Ольга ушла в дом, а дьявол откинулся на спинку кресла и прикрыл глаза.
– Хорошо, чёрт меня побери! – блаженно пробормотал он. – Есть всё-таки в русской природе что-то этакое… умиротворяющее. А пахнет как? Ничего ведь особенного – трава, немудрёные садовые цветы… И вообще, хороший у вас сад.
– Да, родители его очень любили, да и я привык к здешней жизни. Только вот беда – город подбирается. Возьмут да и снесут нас, настроят бетонных коробок…
Дьявол приоткрыл левый глаз:
– Не беспокойтесь, не подберётся, на ваш век хватит. Живите спокойно.
– Спасибо.
– Да я тут ни при чём. Это всё текучая вода, канал то есть. Мосты строить дорого, а инвесторы ваши, как, впрочем, и во всём мире, за копейку удавятся.
Несмотря на запах цветов, Георгий Васильевич по привычке раскурил сигару. Я заметил, что табачный дым не улетучивается из беседки, а образует вокруг курильщика спираль, от медленного вращения которой начинает кружиться голова.
В беседку с подносом в руках вошла Ольга. Девушка застелила стол позаимствованной из буфета салфеткой, расставила тарелки и рюмки, в середину водрузила бутылку коньяка, вазу с фруктами и хрустальную конфетницу.
– Я три рюмки принесла на всякий случай, – сказала она, – вдруг и нам захочется…
– Непременно захочется, архинепременно! – со знакомой интонацией сказал дьявол, умело разливая коньяк.
– Вы яблочком попробуйте закусить, – предложила Ольга, – меня недавно Вадим научил. Хотите, почищу?
– А что? – удивлённо сказал Георгий Васильевич, махнув рюмку и прожевав дольку, – свежо! Необычно, клянусь… гм… в общем, клянусь! Это местное?
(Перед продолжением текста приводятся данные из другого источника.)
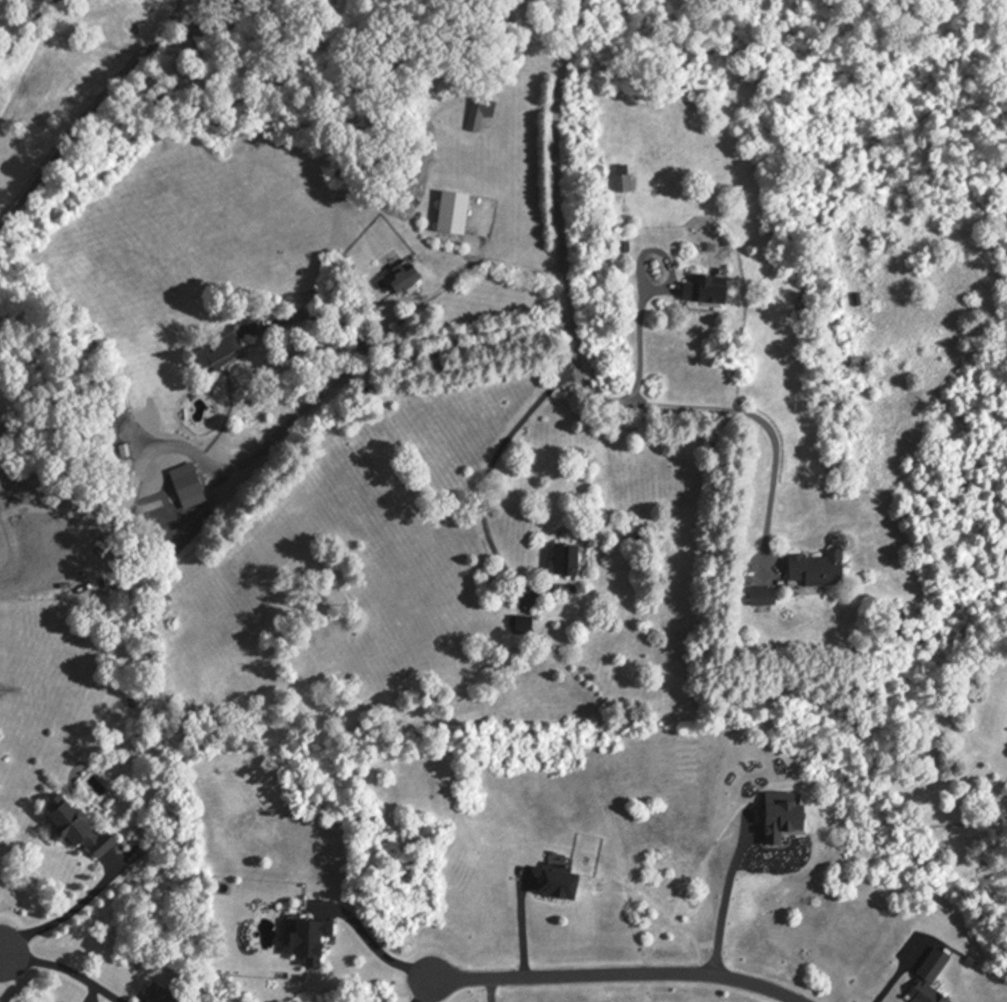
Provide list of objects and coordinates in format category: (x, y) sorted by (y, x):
road: (90, 115)
building: (479, 115)
building: (622, 184)
building: (451, 214)
road: (508, 265)
building: (396, 280)
building: (703, 292)
road: (569, 316)
building: (248, 326)
road: (638, 354)
building: (216, 356)
road: (417, 357)
road: (720, 409)
building: (564, 562)
building: (817, 571)
building: (761, 598)
building: (521, 625)
building: (75, 828)
building: (556, 882)
road: (721, 907)
road: (61, 918)
road: (522, 927)
building: (309, 940)
road: (379, 948)
road: (65, 968)
road: (898, 973)
road: (613, 979)
road: (423, 991)

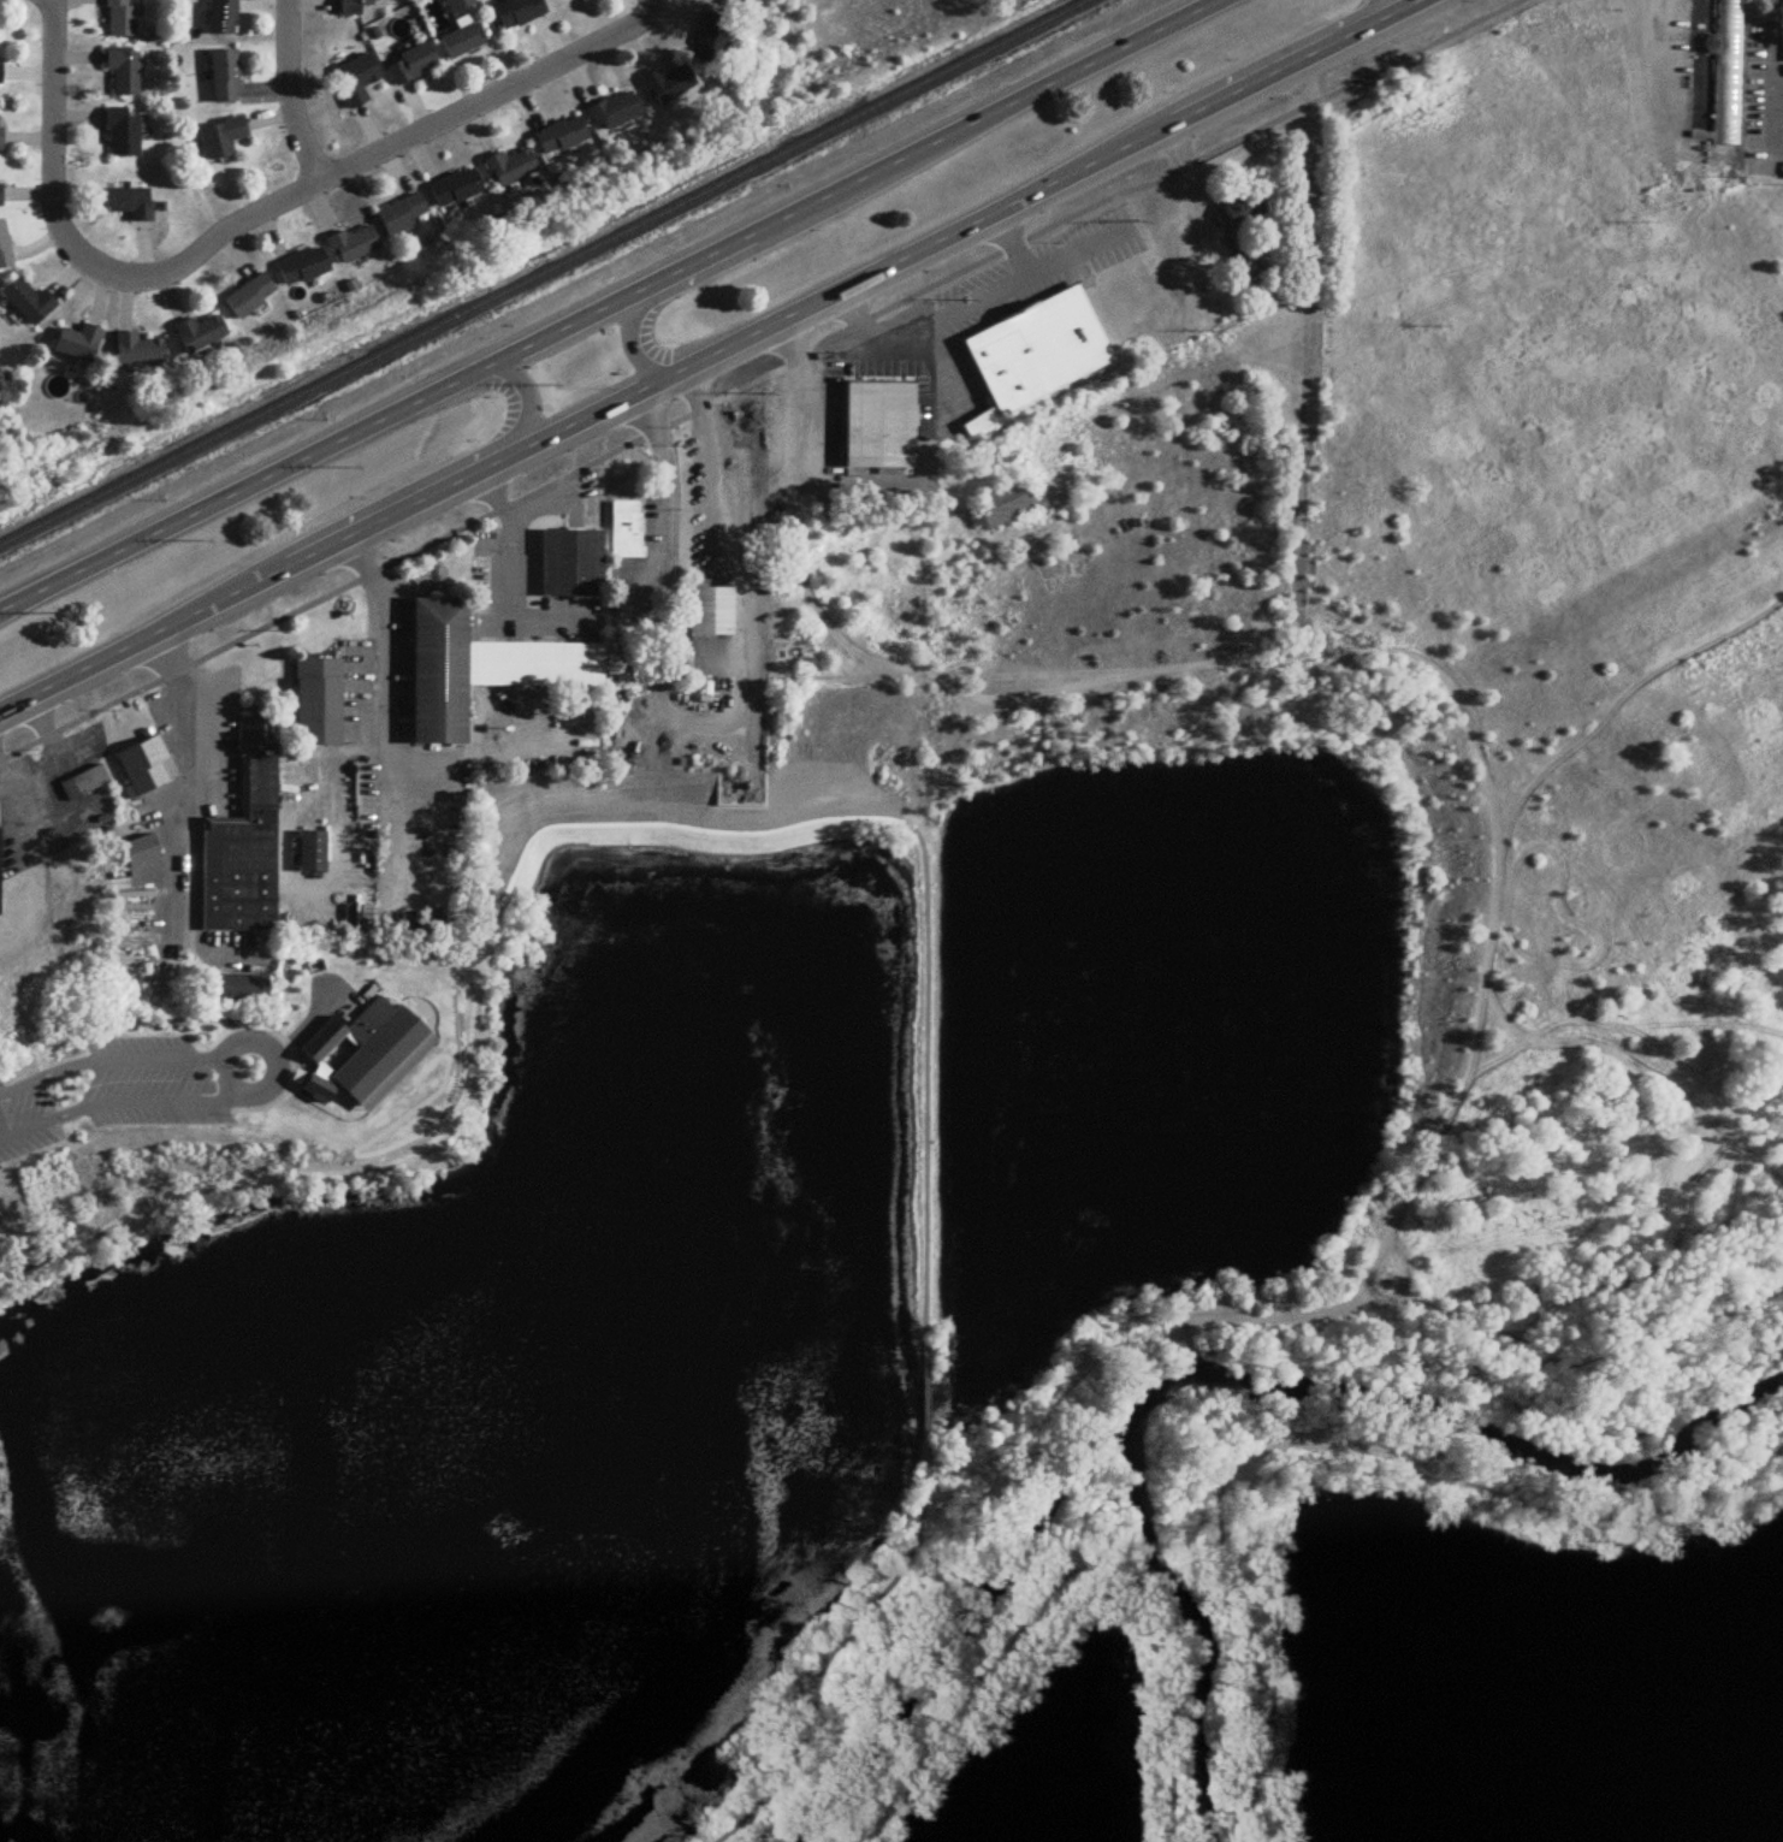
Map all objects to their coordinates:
building: (719, 0)
road: (650, 6)
building: (358, 8)
building: (1576, 12)
building: (521, 14)
building: (225, 18)
building: (122, 21)
road: (1773, 27)
road: (1664, 28)
road: (1346, 30)
building: (714, 40)
parking lot: (1664, 41)
building: (463, 44)
building: (413, 67)
building: (126, 73)
building: (1, 76)
building: (227, 79)
building: (360, 81)
building: (670, 87)
road: (289, 91)
road: (1774, 99)
parking lot: (1763, 101)
building: (615, 113)
building: (1, 129)
building: (124, 136)
road: (52, 138)
building: (563, 139)
building: (224, 140)
road: (367, 154)
building: (512, 170)
road: (1643, 173)
building: (458, 190)
building: (1, 198)
building: (131, 205)
building: (1244, 211)
building: (404, 216)
road: (1012, 243)
building: (355, 247)
building: (5, 249)
building: (1242, 267)
building: (305, 269)
railway: (544, 271)
road: (977, 296)
building: (252, 298)
building: (30, 303)
road: (610, 305)
road: (857, 317)
road: (631, 325)
road: (1309, 328)
building: (201, 336)
parking lot: (961, 336)
building: (80, 345)
building: (139, 352)
building: (1039, 352)
road: (710, 356)
road: (827, 381)
road: (1158, 392)
road: (525, 424)
building: (879, 427)
road: (659, 440)
road: (704, 466)
road: (494, 490)
building: (1004, 506)
building: (626, 527)
parking lot: (653, 548)
road: (664, 548)
building: (570, 558)
parking lot: (534, 565)
parking lot: (729, 568)
road: (374, 581)
road: (815, 597)
building: (703, 605)
road: (508, 607)
road: (742, 612)
road: (167, 657)
building: (473, 661)
road: (1427, 661)
road: (1055, 671)
road: (951, 688)
building: (315, 694)
parking lot: (202, 737)
road: (382, 738)
parking lot: (391, 742)
road: (204, 752)
road: (58, 756)
building: (142, 762)
road: (1478, 765)
building: (84, 777)
road: (21, 814)
road: (877, 820)
building: (242, 842)
building: (309, 846)
building: (133, 847)
road: (175, 880)
road: (1497, 895)
building: (244, 990)
road: (1533, 1040)
road: (286, 1043)
building: (354, 1048)
road: (277, 1061)
parking lot: (142, 1082)
road: (15, 1088)
road: (380, 1089)
road: (1685, 1091)
road: (228, 1094)
road: (404, 1113)
road: (1550, 1244)
road: (1402, 1286)
road: (1320, 1302)
park: (516, 1380)
road: (1490, 1492)
river: (1201, 1628)
road: (1245, 1656)
road: (1160, 1670)
road: (971, 1682)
– Ну да… – кивнул я, – но оно же кислое.
– Вот и хорошо! Я, знаете ли, с некоторых пор к сладким яблокам отношусь с подозрением.
Обдумывая эту мысль, мы с Ольгой замолчали, а наш гость был занят тем, что сосредоточенно чистил яблоко.
– Ну, как вам покаяние графа Раймунда? – спросил он наконец.
– Знаете, я кое-чего не поняла, – задумчиво сказала Ольга.
– Да? И чего же именно? – заинтересовался Георгий Васильевич.
– Да вот: для чего Милону было нужно так унижать Раймунда и его вассалов? Они ведь возненавидят папу и до конца жизни не простят ему этого. Зачем на ровном месте создавать себе врагов?